A white Zimbabwean security expert who has been in police cells since March for allegedly plotting to overthrow President Robert Mugabe’s government has been denied bail for a third time, reports said on Thursday.
Michael Hitschmann was arrested along with four officials from the opposition Movement for Democratic Change (MDC) and four police officers after detectives found what they said was a cache of arms at his house in the eastern city of Mutare.
The police accused Hitschmann — who turned out to be a registered arms dealer — and the rest of the group of planning acts of sabotage, including plotting to spread oil on a Mutare road so that Mugabe’s fleet of cars would skid when he visited the city for his birthday celebrations.

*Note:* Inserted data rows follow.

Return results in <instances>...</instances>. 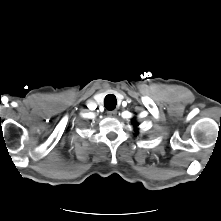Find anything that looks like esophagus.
<instances>
[{
    "label": "esophagus",
    "instance_id": "1",
    "mask_svg": "<svg viewBox=\"0 0 221 221\" xmlns=\"http://www.w3.org/2000/svg\"><path fill=\"white\" fill-rule=\"evenodd\" d=\"M107 114L109 117H115L117 115V111L116 110L108 111Z\"/></svg>",
    "mask_w": 221,
    "mask_h": 221
}]
</instances>
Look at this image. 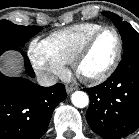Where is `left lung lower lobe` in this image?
<instances>
[{"mask_svg": "<svg viewBox=\"0 0 139 139\" xmlns=\"http://www.w3.org/2000/svg\"><path fill=\"white\" fill-rule=\"evenodd\" d=\"M90 98L86 118L105 139H121L139 127V47L123 55L102 84L85 89Z\"/></svg>", "mask_w": 139, "mask_h": 139, "instance_id": "0a47b994", "label": "left lung lower lobe"}]
</instances>
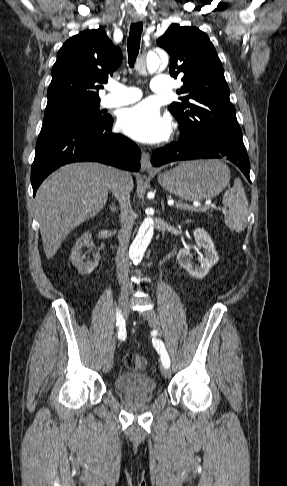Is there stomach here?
Listing matches in <instances>:
<instances>
[{
  "instance_id": "1",
  "label": "stomach",
  "mask_w": 287,
  "mask_h": 486,
  "mask_svg": "<svg viewBox=\"0 0 287 486\" xmlns=\"http://www.w3.org/2000/svg\"><path fill=\"white\" fill-rule=\"evenodd\" d=\"M229 180V168L220 160L186 161L158 174V182L165 190L189 201L214 198Z\"/></svg>"
}]
</instances>
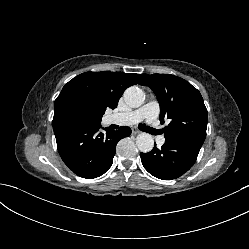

The charges against the other eight suspects have now all been dropped, but Hitschmann is still in cells in the border city.
According to the state-controlled Herald newspaper, Hitschmann last week applied for bail again from the High Court, citing the failure of the prosecution to try him as promised in June.
But Justice Joseph Musakwa dismissed the bid.
”I am not satisfied that the postponement of the trial is a new factor that warrants Hitschmann’s admission to bail,” said the judge.
State media alleges that Hitschmann is an ex-Rhodesian soldier.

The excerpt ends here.